Art. 3 - Proposta di evento culturale e di ricerca

  1. Le proposte di organizzazione di eventi culturali e di ricerca possono gravare sia su fondi dipartimentali che su fondi di ricerca dei docenti, dei Centri e dei Laboratori di Dipartimento.
  2. Le proposte di eventi culturali e di ricerca che il Dipartimento finanzia, sono di norma presentate al Direttore del Dipartimento e al Comitato per la Ricerca che le valuta, due volte all'anno, secondo le seguenti scadenze:

    1. nell'autunno dell'anno solare precedente per gli eventi previsti durante l’anno solare successivo;
    2. nella primavera dell'anno solare in corso per gli eventi da realizzarsi entro lo stesso anno e nei primi tre mesi del successivo.
    3. Per le proposte relative al punto 2.a) possono essere utilizzati fino a due terzi del budget a disposizione, destinando il restante terzo alle proposte relative al punto 2.b).

  3. Il Consiglio di Dipartimento, in sede di redazione del bilancio di previsione, anche in considerazione delle proposte pervenute, definisce lo stanziamento di budget da destinare alla realizzazione di eventi culturali, convegni e conferenze, eventualmente integrabile in corso di esercizio a seconda delle necessità.
  4. La proposta per la realizzazione di un evento culturale o di ricerca contiene il nominativo del docente responsabile, il programma, un dettagliato piano di spesa preventivo per la realizzazione dell'intero evento, la richiesta di cofinanziamento a carico del Dipartimento, l'indicazione di eventuali altri fondi interni e/o esterni e l’indicazione del/dei docenti organizzatori.
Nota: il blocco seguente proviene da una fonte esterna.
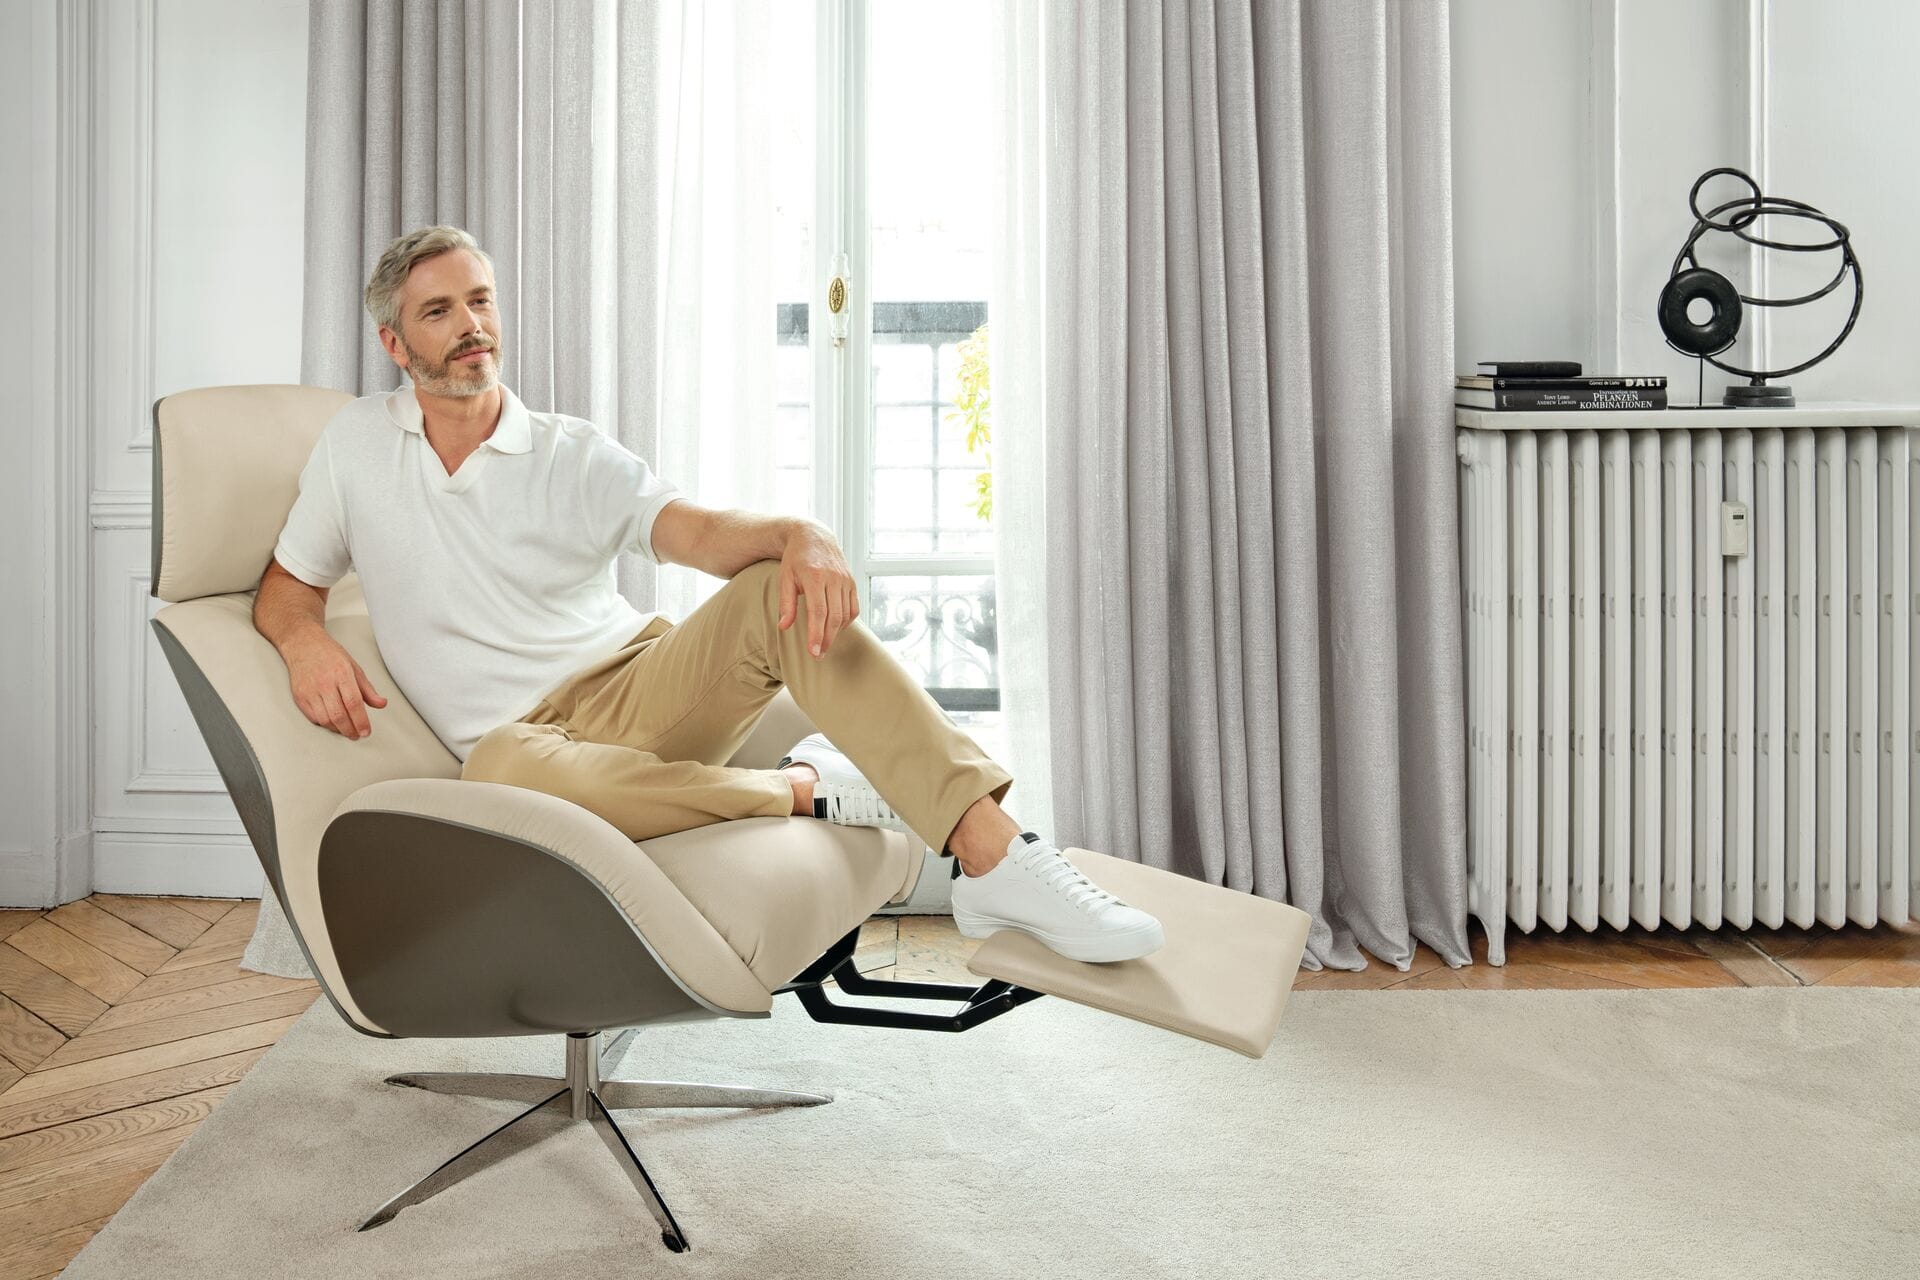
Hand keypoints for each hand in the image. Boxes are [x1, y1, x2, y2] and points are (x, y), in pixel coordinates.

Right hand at [282, 630, 387, 738]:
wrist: (303, 645)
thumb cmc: (330, 656)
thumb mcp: (354, 667)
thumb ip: (368, 689)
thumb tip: (382, 704)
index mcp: (342, 673)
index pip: (353, 703)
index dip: (361, 721)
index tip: (366, 732)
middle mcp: (324, 683)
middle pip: (339, 715)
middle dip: (350, 730)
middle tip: (358, 735)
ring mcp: (310, 691)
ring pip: (325, 719)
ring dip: (338, 730)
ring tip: (347, 731)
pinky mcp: (300, 697)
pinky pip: (314, 718)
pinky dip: (325, 724)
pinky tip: (333, 723)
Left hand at [777, 521, 858, 656]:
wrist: (814, 536)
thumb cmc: (796, 559)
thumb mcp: (785, 578)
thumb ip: (786, 604)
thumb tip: (784, 627)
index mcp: (814, 577)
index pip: (818, 612)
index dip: (816, 634)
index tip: (813, 652)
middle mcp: (833, 578)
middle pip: (834, 617)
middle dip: (827, 639)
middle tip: (818, 655)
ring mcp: (845, 580)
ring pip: (845, 614)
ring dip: (836, 633)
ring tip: (824, 644)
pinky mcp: (852, 582)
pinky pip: (854, 608)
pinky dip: (846, 621)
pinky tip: (836, 628)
Art. 4 - Valutazione della proposta 

  1. La valutazione delle richieste per la realizzazione di eventi culturali o di ricerca è affidata al Comitato per la Ricerca che le propone in Consiglio, al fine dell'assegnazione del contributo, motivandone le ragioni se discrepante dalla richiesta. Possono essere finanziati anche eventi da realizzarsi al di fuori della sede di Venezia.
  2. Il Consiglio di Dipartimento, che approva la ripartizione del budget, può prevedere un tetto variabile per i compensi ai conferenzieri, secondo quanto disposto dalla delibera del Consiglio di Amministrazione n. 39 del 26 febbraio 2010.
  3.  Il Consiglio di Dipartimento, secondo quanto disposto dalla delibera del Consiglio di Amministrazione n. 39 del 26 febbraio 2010, può prevedere limiti alle altre spese di organizzazione di convegni, eventi e conferenze.

Art. 5. Disposizioni finali

Per tutto quanto non espressamente previsto dal presente Regolamento, si rinvia allo Statuto e alla normativa regolamentare dell’Ateneo.